Durch die Erkältungszeit könnte die Nachfrage so stark erhöht werden, dass Patientinnen und Patienten nicht immer voll versorgt werden könnten, so die Befürchtung.
Großteil der Präparate wird importiert
Ein Grund für den Mangel ist laut der Deutschen Pharmazeutische Gesellschaft, dass es am Markt für viele Substanzen immer weniger Hersteller gebe, manchmal sogar nur noch einen. Sollte ein Hersteller aus finanziellen Gründen den Markt verlassen, könnte das zu Problemen führen. "Hat er große Mengen hergestellt, können andere Firmen häufig die entstehende Lücke nicht mehr füllen", so Ulrike Holzgrabe von der Universität Würzburg.

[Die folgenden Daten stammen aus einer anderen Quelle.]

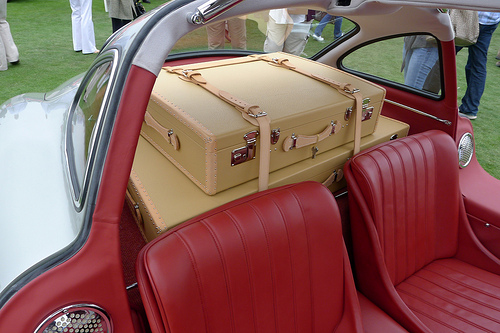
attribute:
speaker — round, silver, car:
[31, 300, 113, 331]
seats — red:
[147, 170, 482, 331]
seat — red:
[141, 180, 378, 332]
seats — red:
[131, 124, 499, 331]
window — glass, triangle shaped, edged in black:
[339, 34, 441, 95]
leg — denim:
[402, 42, 441, 93]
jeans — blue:
[403, 46, 442, 88]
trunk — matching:
[0, 22, 463, 218]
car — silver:
[2, 3, 151, 281]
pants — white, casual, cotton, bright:
[68, 0, 98, 57]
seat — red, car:
[133, 178, 365, 331]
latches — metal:
[232, 132, 257, 163]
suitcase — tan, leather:
[139, 49, 387, 196]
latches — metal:
[360, 102, 373, 121]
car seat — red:
[349, 112, 498, 327]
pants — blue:
[460, 20, 498, 117]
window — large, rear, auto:
[102, 10, 354, 77]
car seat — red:
[133, 180, 364, 332]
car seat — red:
[341, 127, 498, 331]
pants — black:
[463, 7, 498, 112]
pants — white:
[69, 1, 94, 54]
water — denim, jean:
[404, 42, 442, 92]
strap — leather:
[251, 106, 275, 176]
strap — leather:
[349, 86, 369, 151]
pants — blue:
[406, 43, 440, 89]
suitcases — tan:
[153, 73, 361, 186]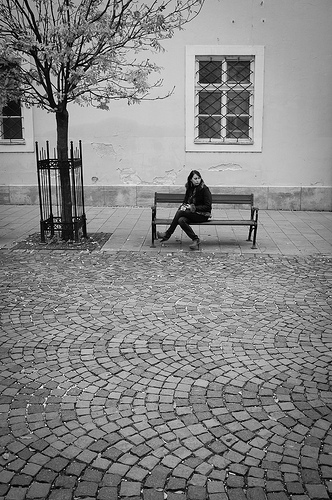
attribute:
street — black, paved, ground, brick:
[2, 250, 331, 498]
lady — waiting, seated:
[155, 169, 213, 252]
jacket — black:
[186, 184, 214, 213]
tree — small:
[2, 1, 210, 241]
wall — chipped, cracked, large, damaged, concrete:
[1, 1, 329, 212]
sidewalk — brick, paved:
[0, 205, 331, 257]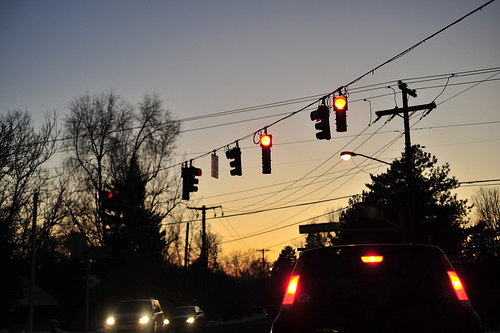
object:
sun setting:
[154, 157, 378, 253]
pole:
[114, 160, 131, 325]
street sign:
[296, 220, 366, 234]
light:
[331, 93, 353, 138]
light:
[257, 130, 273, 180]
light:
[307, 102, 329, 143]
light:
[99, 188, 113, 213]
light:
[183, 163, 203, 201]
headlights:
[100, 311, 198, 331]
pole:
[169, 176, 284, 273]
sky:
[0, 0, 495, 275]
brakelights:
[266, 231, 484, 316]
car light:
[137, 314, 149, 326]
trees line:
[4, 89, 498, 294]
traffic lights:
[165, 86, 367, 211]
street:
[58, 310, 498, 330]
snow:
[194, 299, 267, 331]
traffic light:
[225, 139, 245, 177]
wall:
[304, 83, 310, 101]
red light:
[99, 185, 122, 229]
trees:
[3, 94, 497, 304]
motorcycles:
[159, 312, 204, 328]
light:
[335, 146, 359, 164]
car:
[103, 297, 165, 332]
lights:
[98, 94, 351, 215]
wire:
[0, 41, 500, 200]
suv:
[266, 239, 492, 319]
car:
[158, 297, 218, 330]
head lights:
[160, 314, 194, 331]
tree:
[335, 141, 480, 239]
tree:
[63, 92, 188, 292]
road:
[210, 308, 270, 330]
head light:
[106, 315, 116, 330]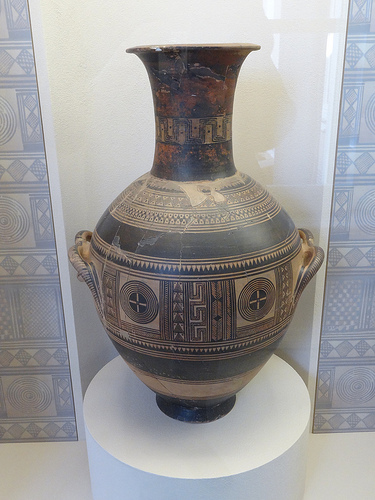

Zudem wird der Großteil der Medikamente aus anderen Ländern wie China oder Indien importiert, weshalb auf kurzfristige Engpässe nicht reagiert werden kann. Auch in den vergangenen Jahren hatte es Lieferengpässe gegeben, betroffen waren vor allem Schmerzmittel und Antibiotika, aber auch Fiebersäfte für Kinder. Gründe waren unter anderem der Abriss von Lieferketten und eine erhöhte Nachfrage.
BMG: Lieferengpässe und Versorgungsengpässe unterscheiden
Das Bundesgesundheitsministerium betont, dass es in Deutschland keine "Versorgungsknappheit" von Arzneimitteln gebe, sondern "punktuelle Lieferengpässe in einem sehr komplexen Markt". Man müsse zwischen Lieferengpässen und Versorgungsengpässen unterscheiden, erklärte ein Sprecher kürzlich. Zudem habe die Ampelkoalition im vorigen Jahr das Lieferengpassgesetz beschlossen, das das Problem beheben soll.